Dr. W and Mr. V’s defense attorney explained the legal definition of standard of care and that they would need to get expert witnesses to testify that the clinicians had acted appropriately. After consulting with several experts, the defense attorney advised Dr. W and Mr. V that although they had a shot at succeeding at trial, it might be in their best interests to settle. The case settled for $1 million.
The standard of care for determining medical malpractice is based on how a similarly qualified practitioner would have performed under the same or similar circumstances. Standard of care is primarily established using expert-witness testimony. In this case, to succeed at trial, Dr. W and Mr. V would have had to introduce expert testimony showing that most clinicians in a similar situation would have treated the patient the same way.
The plaintiff would have to establish that the clinicians had breached the standard of care by doing (or, in this case, not doing) something that normally should or shouldn’t have been done. The plaintiff’s attorney in this case would have used expert testimony to prove that it was the standard of care to test for amitriptyline levels and that Dr. W and Mr. V were negligent in not doing so.

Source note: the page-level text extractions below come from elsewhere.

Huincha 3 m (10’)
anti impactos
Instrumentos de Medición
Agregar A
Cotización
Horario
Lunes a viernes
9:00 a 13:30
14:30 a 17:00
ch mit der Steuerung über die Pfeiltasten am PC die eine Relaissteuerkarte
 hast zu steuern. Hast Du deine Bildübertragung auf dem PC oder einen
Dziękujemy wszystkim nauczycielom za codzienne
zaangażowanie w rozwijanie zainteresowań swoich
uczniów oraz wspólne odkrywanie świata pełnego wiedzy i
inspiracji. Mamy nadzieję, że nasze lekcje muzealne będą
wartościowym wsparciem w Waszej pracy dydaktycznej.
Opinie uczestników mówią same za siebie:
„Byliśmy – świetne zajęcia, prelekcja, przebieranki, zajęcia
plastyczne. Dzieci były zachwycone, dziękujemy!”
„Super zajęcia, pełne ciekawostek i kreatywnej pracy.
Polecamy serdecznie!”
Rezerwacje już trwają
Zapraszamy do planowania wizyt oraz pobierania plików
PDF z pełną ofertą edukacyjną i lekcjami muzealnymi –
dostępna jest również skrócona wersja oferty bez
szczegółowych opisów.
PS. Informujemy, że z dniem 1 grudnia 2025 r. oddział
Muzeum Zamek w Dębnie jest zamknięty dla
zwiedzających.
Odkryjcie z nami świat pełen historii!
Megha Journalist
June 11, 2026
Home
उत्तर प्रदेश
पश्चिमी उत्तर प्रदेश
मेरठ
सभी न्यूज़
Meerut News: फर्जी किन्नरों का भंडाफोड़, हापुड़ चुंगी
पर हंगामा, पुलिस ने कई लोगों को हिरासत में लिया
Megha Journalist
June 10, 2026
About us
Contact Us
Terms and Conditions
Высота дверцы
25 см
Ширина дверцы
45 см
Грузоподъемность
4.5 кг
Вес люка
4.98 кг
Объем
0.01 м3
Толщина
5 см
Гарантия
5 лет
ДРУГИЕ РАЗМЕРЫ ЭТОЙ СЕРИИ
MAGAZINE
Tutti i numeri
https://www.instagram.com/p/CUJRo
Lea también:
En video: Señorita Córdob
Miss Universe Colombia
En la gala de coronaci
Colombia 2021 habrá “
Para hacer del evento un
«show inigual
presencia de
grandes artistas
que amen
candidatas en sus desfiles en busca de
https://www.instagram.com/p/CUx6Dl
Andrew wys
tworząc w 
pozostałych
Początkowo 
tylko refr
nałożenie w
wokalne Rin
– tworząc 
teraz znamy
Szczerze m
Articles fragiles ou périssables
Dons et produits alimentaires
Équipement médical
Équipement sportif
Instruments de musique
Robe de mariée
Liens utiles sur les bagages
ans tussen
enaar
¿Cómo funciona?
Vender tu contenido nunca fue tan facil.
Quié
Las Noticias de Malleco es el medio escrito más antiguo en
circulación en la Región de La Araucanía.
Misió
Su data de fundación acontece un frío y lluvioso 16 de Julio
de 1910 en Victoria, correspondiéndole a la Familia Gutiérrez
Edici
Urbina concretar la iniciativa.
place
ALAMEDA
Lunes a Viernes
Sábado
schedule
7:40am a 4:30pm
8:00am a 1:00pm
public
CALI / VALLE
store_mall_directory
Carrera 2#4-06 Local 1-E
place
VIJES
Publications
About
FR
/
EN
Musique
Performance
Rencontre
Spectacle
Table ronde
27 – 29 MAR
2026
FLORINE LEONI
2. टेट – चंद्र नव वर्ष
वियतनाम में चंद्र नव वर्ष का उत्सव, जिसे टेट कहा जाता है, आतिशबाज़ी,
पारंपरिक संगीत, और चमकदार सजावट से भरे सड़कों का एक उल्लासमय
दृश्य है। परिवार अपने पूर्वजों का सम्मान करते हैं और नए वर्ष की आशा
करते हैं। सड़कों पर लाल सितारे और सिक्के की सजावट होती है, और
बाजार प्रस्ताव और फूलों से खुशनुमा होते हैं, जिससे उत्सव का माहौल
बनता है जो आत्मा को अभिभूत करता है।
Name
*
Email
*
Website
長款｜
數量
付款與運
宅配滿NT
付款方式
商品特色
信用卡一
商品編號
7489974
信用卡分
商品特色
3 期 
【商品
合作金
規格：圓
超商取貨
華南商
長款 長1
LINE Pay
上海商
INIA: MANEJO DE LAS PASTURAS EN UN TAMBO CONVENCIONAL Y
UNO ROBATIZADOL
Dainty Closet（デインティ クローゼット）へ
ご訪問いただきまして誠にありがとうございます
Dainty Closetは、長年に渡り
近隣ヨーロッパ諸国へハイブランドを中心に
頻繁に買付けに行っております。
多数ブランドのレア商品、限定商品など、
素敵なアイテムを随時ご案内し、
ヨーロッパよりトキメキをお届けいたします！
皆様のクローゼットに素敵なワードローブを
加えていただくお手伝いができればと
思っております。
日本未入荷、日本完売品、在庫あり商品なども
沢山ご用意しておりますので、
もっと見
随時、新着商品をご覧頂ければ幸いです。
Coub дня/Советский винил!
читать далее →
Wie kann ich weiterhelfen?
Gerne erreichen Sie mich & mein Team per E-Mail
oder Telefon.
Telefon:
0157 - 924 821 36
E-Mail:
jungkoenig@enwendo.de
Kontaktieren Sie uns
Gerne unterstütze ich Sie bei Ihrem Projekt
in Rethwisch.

Had the case gone to trial, the clinicians would have argued that the issue was so unusual and rare that most practitioners would not have tested for amitriptyline overdose. Everything would have likely come down to a battle of experts.
Although Mrs. E’s problem (amitriptyline overdose) was rare, the clinicians should have eventually tested for it. They had been treating the patient unsuccessfully for several years, and the symptoms were not resolving. The two practitioners obviously knew that Mrs. E was taking the amitriptyline because they were the ones who prescribed it. It was a mistake to overlook the fact that Mrs. E was taking amitriptyline when ordering blood work. Of course, the hospital and neurologist made the same mistake. However, as the prescribing clinicians, Dr. W and Mr. V should have paid more attention. Instead, they paid the price.